Anticipation and The District

Most students started the semester January 9, but I won’t be starting mine until January 23. That’s right, my break is two weeks longer. However, and unfortunately, this extension has not been as great as I had expected.

(Is the moon really that much bigger in DC?)

I’ll be traveling to our Nation’s Capitol to begin my semester as I’ll be participating in a program most of you may have heard about before, The Washington Center (TWC). Through TWC, I’ll be interning with my friend and colleague (and fellow classmate at Mount), Ben Hartwell. Our internship will be through a leading lobbying firm located on Capitol Hill called the Potomac Advocates. This firm deals with national defense and security, and works through some familiar branches such as Department of Defense, Department of Homeland Security, CIA and NASA. I’ll also be taking a class once a week called Road to the White House: Politics, Media, and the American Presidency. I’m particularly excited about this because it’s a partnership with C-SPAN, which I’m sure most of you watch on a daily basis. We’ll have exclusive access to interviews with candidates and some of the other big players on the campaign trail. I’ll also be on C-SPAN repping Mount Union and TWC … so stay tuned. Considering the political climate during election season in which I’ll be face-to-face with, I can’t imagine having a dull moment being so close and involved with the campaign as it develops and takes shape around me.

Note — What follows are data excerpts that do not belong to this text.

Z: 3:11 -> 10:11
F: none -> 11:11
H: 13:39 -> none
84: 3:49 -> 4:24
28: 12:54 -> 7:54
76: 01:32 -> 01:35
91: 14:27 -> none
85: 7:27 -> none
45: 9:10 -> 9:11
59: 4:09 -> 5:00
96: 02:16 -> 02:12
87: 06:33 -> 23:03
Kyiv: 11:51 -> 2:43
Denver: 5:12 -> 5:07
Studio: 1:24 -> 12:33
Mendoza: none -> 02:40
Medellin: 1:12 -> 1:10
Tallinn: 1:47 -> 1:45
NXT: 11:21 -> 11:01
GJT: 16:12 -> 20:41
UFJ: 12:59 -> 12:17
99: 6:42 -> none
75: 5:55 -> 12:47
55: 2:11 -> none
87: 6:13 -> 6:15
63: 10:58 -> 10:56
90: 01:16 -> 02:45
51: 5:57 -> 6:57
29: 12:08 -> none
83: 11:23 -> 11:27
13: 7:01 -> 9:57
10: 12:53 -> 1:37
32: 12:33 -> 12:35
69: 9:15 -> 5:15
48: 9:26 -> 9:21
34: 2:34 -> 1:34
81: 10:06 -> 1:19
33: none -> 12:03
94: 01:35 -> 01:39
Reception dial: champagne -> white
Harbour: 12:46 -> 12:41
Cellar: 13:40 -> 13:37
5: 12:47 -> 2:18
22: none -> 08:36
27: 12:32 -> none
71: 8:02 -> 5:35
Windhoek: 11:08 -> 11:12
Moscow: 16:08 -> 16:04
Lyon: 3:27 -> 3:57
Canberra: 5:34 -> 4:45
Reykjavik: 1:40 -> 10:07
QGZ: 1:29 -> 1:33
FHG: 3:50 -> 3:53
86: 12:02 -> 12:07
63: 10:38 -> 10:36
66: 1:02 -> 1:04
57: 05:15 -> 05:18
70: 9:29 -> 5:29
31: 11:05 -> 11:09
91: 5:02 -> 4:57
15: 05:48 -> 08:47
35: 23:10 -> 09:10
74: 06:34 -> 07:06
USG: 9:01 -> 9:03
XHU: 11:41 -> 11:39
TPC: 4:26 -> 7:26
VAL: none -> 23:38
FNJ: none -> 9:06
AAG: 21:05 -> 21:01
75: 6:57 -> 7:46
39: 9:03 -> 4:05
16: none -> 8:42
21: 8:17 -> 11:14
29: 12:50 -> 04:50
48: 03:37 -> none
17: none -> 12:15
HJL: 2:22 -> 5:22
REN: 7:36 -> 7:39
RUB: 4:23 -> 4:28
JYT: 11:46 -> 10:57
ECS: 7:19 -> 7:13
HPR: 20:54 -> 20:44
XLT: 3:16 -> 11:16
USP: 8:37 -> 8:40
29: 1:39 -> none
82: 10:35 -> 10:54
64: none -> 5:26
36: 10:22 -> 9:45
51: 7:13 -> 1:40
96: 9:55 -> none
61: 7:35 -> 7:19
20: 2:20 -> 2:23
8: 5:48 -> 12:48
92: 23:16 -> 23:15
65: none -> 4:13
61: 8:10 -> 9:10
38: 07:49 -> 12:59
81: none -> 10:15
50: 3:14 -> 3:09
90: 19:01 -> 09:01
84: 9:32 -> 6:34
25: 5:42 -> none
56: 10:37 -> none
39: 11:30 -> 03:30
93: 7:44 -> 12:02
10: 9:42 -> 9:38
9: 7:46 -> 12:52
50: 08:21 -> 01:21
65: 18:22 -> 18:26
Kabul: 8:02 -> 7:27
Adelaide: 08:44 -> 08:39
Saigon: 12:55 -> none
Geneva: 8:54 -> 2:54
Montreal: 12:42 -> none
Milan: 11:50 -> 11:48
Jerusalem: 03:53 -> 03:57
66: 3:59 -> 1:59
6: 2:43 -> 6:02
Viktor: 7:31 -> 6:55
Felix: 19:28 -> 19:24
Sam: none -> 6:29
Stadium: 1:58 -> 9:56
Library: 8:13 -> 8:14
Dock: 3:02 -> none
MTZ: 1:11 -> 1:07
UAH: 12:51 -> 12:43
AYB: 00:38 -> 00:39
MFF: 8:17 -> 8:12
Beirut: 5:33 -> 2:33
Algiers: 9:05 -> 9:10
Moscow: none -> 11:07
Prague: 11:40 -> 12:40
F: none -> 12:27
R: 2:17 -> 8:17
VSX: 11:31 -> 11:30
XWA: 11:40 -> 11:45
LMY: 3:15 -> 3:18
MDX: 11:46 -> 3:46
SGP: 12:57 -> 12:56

With all this impending excitement, I’m also getting very anxious. And since my break is extended, that only means that I’ll have two more weeks to sit around in quiet contemplation about my forthcoming experience, two more weeks to try and find things to do to fill my time (mostly unsuccessful) and two more weeks to procrastinate all the things I need to be doing in preparation. In other words, I’m a bit nervous about taking on the big city though. But at the same time, I’m very excited and couldn’t imagine not doing it. In fact, I’m very thankful that I am able to have this opportunity and even more thankful for those who have helped me along the way. Among those who have been instrumental in this process are those at the Ralph and Mary Regula Center for Public Service and Civic Engagement, Office of Career Development (this office is a must for any post-graduate career), my professors and of course, my family. This is definitely not a one-man-show and I couldn’t possibly do it without the help and encouragement of others.

By sharing my experiences through this blog I hope to accomplish primarily two things. The first is to highlight the usefulness of the resources available to us on campus and the many different paths to which it can lead. If anyone is at all interested in public service or civic engagement, then your first stop should be to the Regula Center. Even if your career goals involve the private sector, this office still remains useful. Hence, my internship meshes both the private and public sector together. Lastly, I hope that by sharing my experiences it will genuinely excite others to pursue their own career goals by taking a crucial step forward – even if this involves stepping out of one’s comfort zone … as the rewards will far outweigh costs.